At Amazon Web Services (AWS) conference in Las Vegas last week, the company announced AWS DeepLens, a wireless camera designed to simplify the development of computer vision products.
The idea behind DeepLens is that it will enable developers to design and create AI and machine learning-based products, “in minutes”, using preconfigured frameworks already on the device, according to the company. These frameworks enable the camera to capture and interpret text characters that appear in a video stream and help developers to build image-recognition models. For example, a pet feeder incorporating the technology could recognize individual pets and feed them on demand.
The DeepLens kit comprises a compact Atom X5-powered miniature PC with audio output, two USB 2.0 connections, micro-HDMI, and a micro-SD slot for storage expansion.
Inside, the camera has 8GB of RAM and 16GB of storage. It runs Canonical’s Ubuntu Linux 16.04 Long Term Support (LTS) operating system.
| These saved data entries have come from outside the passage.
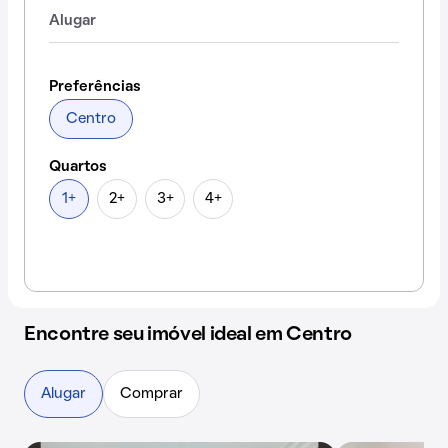
Alugar
Preferências
Centro
Quartos
1+
2+
3+
4+
Encontre seu imóvel ideal em Centro
Alugar
Comprar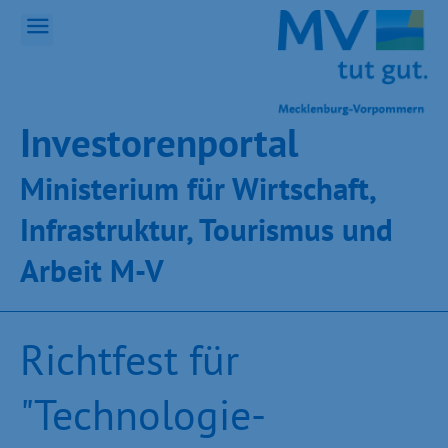
Inves­toren­por­tal
Ministeri­um für Wirt­schaft,
Infra­struk­tur, Tou­ris­mus und
Ar­beit M-V
Richtfest für
"Technologie-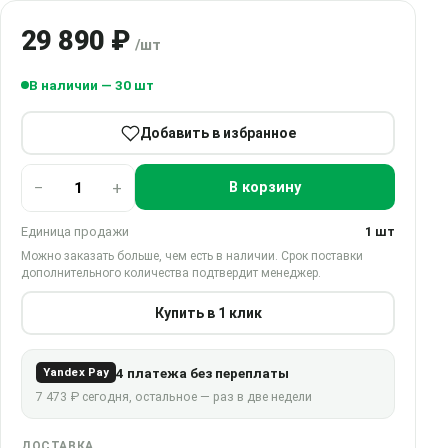
29 890 ₽
/шт
В наличии — 30 шт
Добавить в избранное
−
+
В корзину
Единица продажи
1 шт
Можно заказать больше, чем есть в наличии. Срок поставки
дополнительного количества подтвердит менеджер.
Купить в 1 клик
4 платежа без переплаты
Yandex Pay
7 473 ₽ сегодня, остальное — раз в две недели
ДОСТАВКА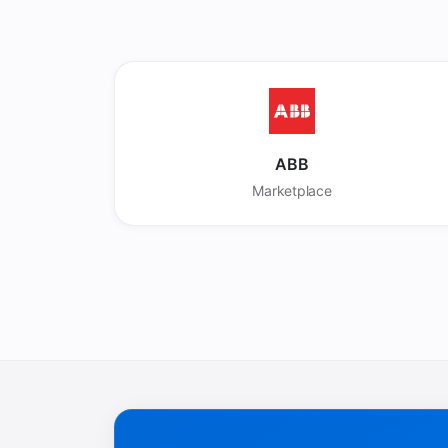
ABB
Marketplace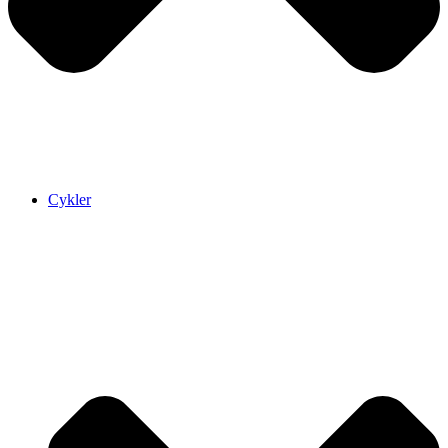
Cykler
The device has been developed in collaboration with chipmaker Intel. Miles Kingston, general manager of the Smart Home Group at Intel, said that DeepLens “brings together the full range of Intel’s hardware and software expertise to give developers a powerful tool to create new experiences, providing limitless potential for smart home integrations.”
DeepLens will face competition from Google’s AIY Vision Kit, which is considerably cheaper. DeepLens is available for $249 pre-order, with shipments expected in April.
In addition to DeepLens, Amazon also announced its SageMaker service aimed at model building and training for machine learning. It said that this service removes the “heavy lifting and guesswork from each step of the machine learning process.”
The service automatically provisions and manages the infrastructure to both train models and run inference to make predictions using these models. Amazon SageMaker includes ten of the most common deep learning algorithms (for example, k-means clustering, factorisation machines, linear regression, and principal component analysis), which AWS has optimized to run up to ten times faster than standard implementations.
Muck and complexity
Developers simply choose an algorithm and specify their data source, and Amazon SageMaker installs and configures the underlying drivers and frameworks. Amazon SageMaker includes native integration with TensorFlow and Apache MXNet with additional framework support coming soon.
“Our original vision for AWS was to enable any individual in his or her dorm room or garage to have access to the same technology, tools, scale, and cost structure as the largest companies in the world. Our vision for machine learning is no different,” said Swami Sivasubramanian, vice president of machine learning at AWS.
“We want all developers to be able to use machine learning much more expansively and successfully, irrespective of their machine learning skill level. Amazon SageMaker removes a lot of the muck and complexity involved in machine learning to allow developers to easily get started and become competent in building, training, and deploying models.”